What important data on Google Analytics should interest you?

What important data on Google Analytics should interest you?

The web traffic measuring service Google Analytics offers dozens of data that can be a bit overwhelming all at once. Of course there are various professional overviews and tutorials from Google itself or other agencies that deal with explaining specific Analytics functions, but before you'd want to give all of them a try, you should know some basics first.

Audience Overview

What brought the individual visitors on your website? For how long did they stay and how soon did they leave again? You can discover this and lots of other information in the statistics of your visitors that you can open by clicking on Audience and then Overview.

Google Analytics

After you select a specific time interval (Analytics automatically measures the past month), you can see how many visitors did your website have, how many views (the numbers are different because each visitor can view your website several times), page views, average time spent on site, or bounce rate, which means how many people left your site after visiting only one page.

 

In secondary data, you can see from what countries each of your users came, what browser and operating system do they use (and in what language), or what is their screen resolution, which can be useful for optimizing the design of your website. 

 

These basic data can easily show you what pages or articles of your website are the most popular and which are the least. If for example the average time spent on a page with a longer text is several minutes, people are probably really reading it. However it it's only  a few seconds, no one seems to be interested.

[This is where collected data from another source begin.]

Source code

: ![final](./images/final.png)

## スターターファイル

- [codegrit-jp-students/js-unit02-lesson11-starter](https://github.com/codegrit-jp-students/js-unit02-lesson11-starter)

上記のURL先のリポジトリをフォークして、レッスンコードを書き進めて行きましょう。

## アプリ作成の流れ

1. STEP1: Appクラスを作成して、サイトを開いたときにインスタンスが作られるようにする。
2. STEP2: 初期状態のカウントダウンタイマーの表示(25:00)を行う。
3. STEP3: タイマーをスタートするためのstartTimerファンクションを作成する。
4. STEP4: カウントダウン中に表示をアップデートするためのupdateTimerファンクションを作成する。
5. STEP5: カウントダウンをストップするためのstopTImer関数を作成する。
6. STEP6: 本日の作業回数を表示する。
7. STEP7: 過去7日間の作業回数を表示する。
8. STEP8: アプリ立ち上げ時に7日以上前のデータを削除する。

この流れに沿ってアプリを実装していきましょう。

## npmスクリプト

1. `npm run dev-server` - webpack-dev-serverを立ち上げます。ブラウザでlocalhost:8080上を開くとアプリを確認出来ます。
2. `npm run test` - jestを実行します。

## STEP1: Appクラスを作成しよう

Google Analytics Audience Overview

Real time visitors

As the name itself suggests, the Real Time function helps you to immediately see the current movement on your website. Thanks to this function you can see how many people are right now on your website (or a specific page), how is your traffic influenced by instant promotion (for example through paid promotional campaign) or from where do individual visitors come to you (however keep in mind that these numbers are aggregated, which basically means that they don't have to be 100% accurate).

Where did everyone come from?

There are also lots of interesting data in Google Analytics' section Acquisition, but we will focus here only on those most interesting. Because when you select All Traffic and Referrals in Acquisition, you can see the individual sources your visitors came to your websites from.

 

Thanks to this information, you can find out not only how effective it is to share links to your website on various social networks, but also if anybody posted a link to your web for example on a forum or their own social profile. In another words, thanks to this metric you can easily see how the awareness of your project grows.

Google Analytics Acquisition Referrals

Visitors behaviour

The last function that you should be avare of is Behaviour, which measures the visitor movement on your website and what pages do they like the most and from what they just better run away (or they just end their journey on your website).

 

Whereas in the overview of this function you can follow the general traffic of your individual pages, you can inspect more specific analysis in the next options. Behaviour Flow will show you the most common patterns of in what order your visitors go to individual pages. Site Content shows traffic, the average time viewing, or bounce rate.

 

In the subcategories Landing Pages and Exit Pages, you can find out which page of your website is usually the first one your visitors land on, and which is usually the last one. So if you for example notice that most of your visitors runs away after entering the pricing page, you probably know where the problem is.

Google Analytics Content Structure

In the Site Speed subcategory, you can see what pages take too long to load (for example because of  a large amount of images or their size). In Site Search you can then see how many visitors came to you through Internet search engines and what keywords were they searching.

 

Of course Google Analytics offer lots of other interesting data, but if you know from the beginning at least these ones, it surely will be a first step for understanding and using the Analytics data for expanding your website's reach.